Beginning in the early 1990s, the park started developing a reputation for being a crime hotspot. It was entirely unfenced and due to the dense foliage in parts of the park, it made for easy targets. Residents of the neighbouring areas began avoiding the park and it became well known as a no-go area. In the early 2000s, Yeoville resident TJ de Klerk led guided dog walks through the park and lobbied City Parks and some funders to have the park fenced off and have security installed. This led to significant reductions in crime. However, its reputation remained. In 2012, Johannesburg artist, James Delaney, decided to reclaim the park and began an ongoing project of de-weeding and clearing some of the dense overgrowth in order to create good lines of sight between paths.

The Wilds has since won several awards from Business Arts SA, the SA Institute of Architecture, Caxton's Best of Joburg and Rotary. The park has been featured in media articles all over South Africa and the world.

==Features and vegetation==

The Wilds features over 8 kilometres of stone pathway. There are also a number of water features including streams, ponds and waterfalls, however, water was cut off to these during the abandonment of the park and the City of Johannesburg is yet to restore this, despite numerous efforts from those involved in rejuvenation of the park.

After the 1936 Empire Exhibition hosted in Johannesburg, The Wilds was designated as an indigenous South African botanical garden. The topography is highly contrasted, featuring lush lawns, Yellowwood forests, and Highveld koppie.

On the Southwest side of the park, there are a collection of greenhouses which have fallen into decay and are fenced off from public access.

The park offers views of Hillbrow, Berea and the inner city, including views of several Johannesburg landmarks.

==Artworks==

The Wilds has become home to a number of artworks over the since 2017. Most of these have been contributed by James Delaney who creates brightly painted laser cut animals. This began with the Owl Forest, a collection of 67 Owls contributed for Mandela Day in 2017. Delaney has also named and signposted sections of the park according to the artworks which he has contributed to these areas.

==Community involvement==

Since Delaney's Owl Forest, a number of community organisations have joined in trying to bring people back to The Wilds.
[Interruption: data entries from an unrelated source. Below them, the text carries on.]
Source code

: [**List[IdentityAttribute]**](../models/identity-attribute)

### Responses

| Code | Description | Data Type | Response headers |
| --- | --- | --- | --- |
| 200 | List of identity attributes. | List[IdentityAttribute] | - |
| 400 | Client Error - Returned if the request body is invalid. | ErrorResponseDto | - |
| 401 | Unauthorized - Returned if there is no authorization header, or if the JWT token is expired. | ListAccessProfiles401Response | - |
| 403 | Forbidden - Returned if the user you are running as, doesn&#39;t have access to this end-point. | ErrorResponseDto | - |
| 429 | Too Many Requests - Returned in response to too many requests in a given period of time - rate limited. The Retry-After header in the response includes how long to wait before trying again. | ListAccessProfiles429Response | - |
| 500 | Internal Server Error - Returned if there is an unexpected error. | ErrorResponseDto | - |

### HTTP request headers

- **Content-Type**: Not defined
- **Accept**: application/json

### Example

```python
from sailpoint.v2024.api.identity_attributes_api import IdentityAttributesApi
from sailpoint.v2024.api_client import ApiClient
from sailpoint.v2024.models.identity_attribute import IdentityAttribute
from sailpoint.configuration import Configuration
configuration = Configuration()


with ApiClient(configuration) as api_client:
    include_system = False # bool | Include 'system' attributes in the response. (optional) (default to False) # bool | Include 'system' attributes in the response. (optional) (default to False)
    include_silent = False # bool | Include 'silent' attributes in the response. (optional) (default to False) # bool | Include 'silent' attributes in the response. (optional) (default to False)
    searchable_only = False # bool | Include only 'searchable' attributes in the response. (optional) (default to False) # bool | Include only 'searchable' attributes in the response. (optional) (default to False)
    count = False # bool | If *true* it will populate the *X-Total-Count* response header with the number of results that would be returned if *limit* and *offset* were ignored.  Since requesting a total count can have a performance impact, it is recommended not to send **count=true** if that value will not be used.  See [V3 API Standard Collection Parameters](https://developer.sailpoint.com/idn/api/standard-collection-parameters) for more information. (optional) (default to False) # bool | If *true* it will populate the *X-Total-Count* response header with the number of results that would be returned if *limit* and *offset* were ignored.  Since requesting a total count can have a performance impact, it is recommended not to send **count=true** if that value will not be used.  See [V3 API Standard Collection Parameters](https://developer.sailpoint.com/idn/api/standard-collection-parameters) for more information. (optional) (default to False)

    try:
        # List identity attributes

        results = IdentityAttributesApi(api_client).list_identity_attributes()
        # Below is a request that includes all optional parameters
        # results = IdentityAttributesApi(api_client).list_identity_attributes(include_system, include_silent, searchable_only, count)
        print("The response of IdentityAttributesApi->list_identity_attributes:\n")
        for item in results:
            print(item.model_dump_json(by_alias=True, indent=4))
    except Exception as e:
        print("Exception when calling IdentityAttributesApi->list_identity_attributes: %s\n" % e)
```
In May 2019, "We Love Killarney" a non-profit community organisation set up to implement a series of improvements to the adjacent neighbourhood of Killarney revealed a plan to reopen an entrance to The Wilds from Killarney with an archway connected to the Killarney park by an upgraded pavement.

Another initiative launched in 2019 was a series of Sunday "Walk and Talks" where presenters could sign up to lead a guided walk through the park whilst speaking on any topic of their choice.

The park also has regular yoga and meditations sessions taking place on the lawns.